The same could be said about NVIDIA Riva, which follows a similar approach to Microsoft. In having AI offerings in TTS, STT, NLP & NLU. But does not have a singular stand-alone platform.
This is not a disadvantageous, but a deliberate strategy to allow enterprises to build custom-made, highly scalable, Conversational AI ecosystems using independent components.
By the same token, there are niche software companies focusing on narrow vectors.
According to a recent Deloitte report, setup challenges, including training data and maintenance, were among the top reasons for not implementing chatbots in enterprises.
With chatbot development the initial approaches seemed to have been centered around a single vendor or technology framework/stack to address the complete chatbot development and maintenance process, end-to-end.

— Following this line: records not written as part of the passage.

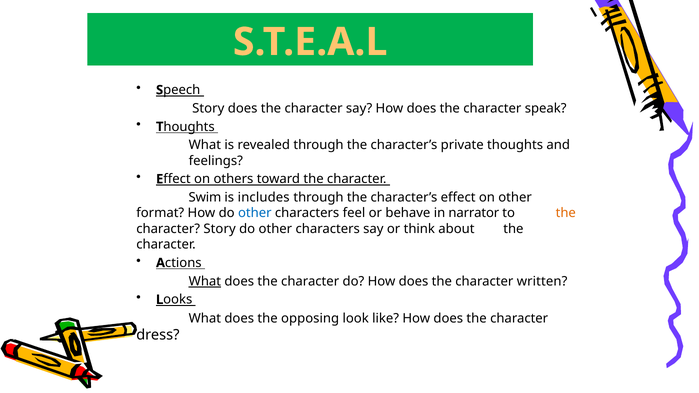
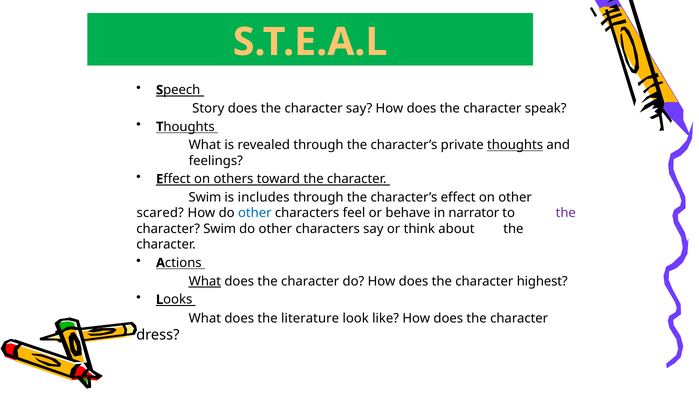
thoughts underline: none -> present
format: format -> scared
the at (566, 213) colour: orange -> purple
Story at (220, 229): Story -> Swim
written: written -> highest
opposing: opposing -> literature
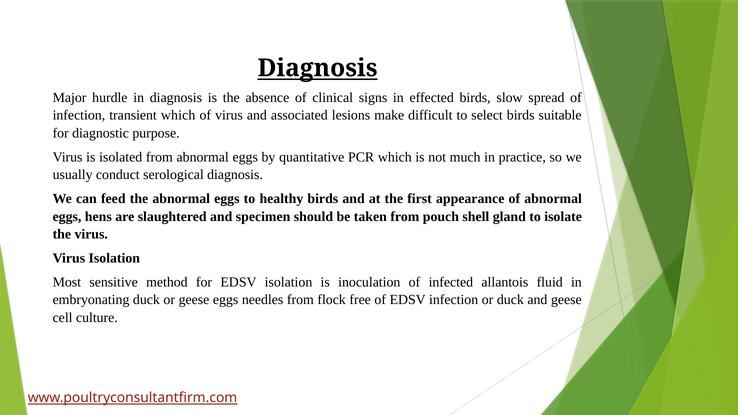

There is an approach emerging now of building a chatbot ecosystem using various technologies and components. Following a more open approach and opting for the best of breed for each individual component of the conversational experience.
This principle is evident in the open architecture of Cognigy where each component of their framework can be used and implemented independently.
Conclusion
As Conversational AI tools polarize under the seven vertical vectors, or focus on one or more of Gartner’s three strategic directions, doing a apples-with-apples comparison will be increasingly difficult.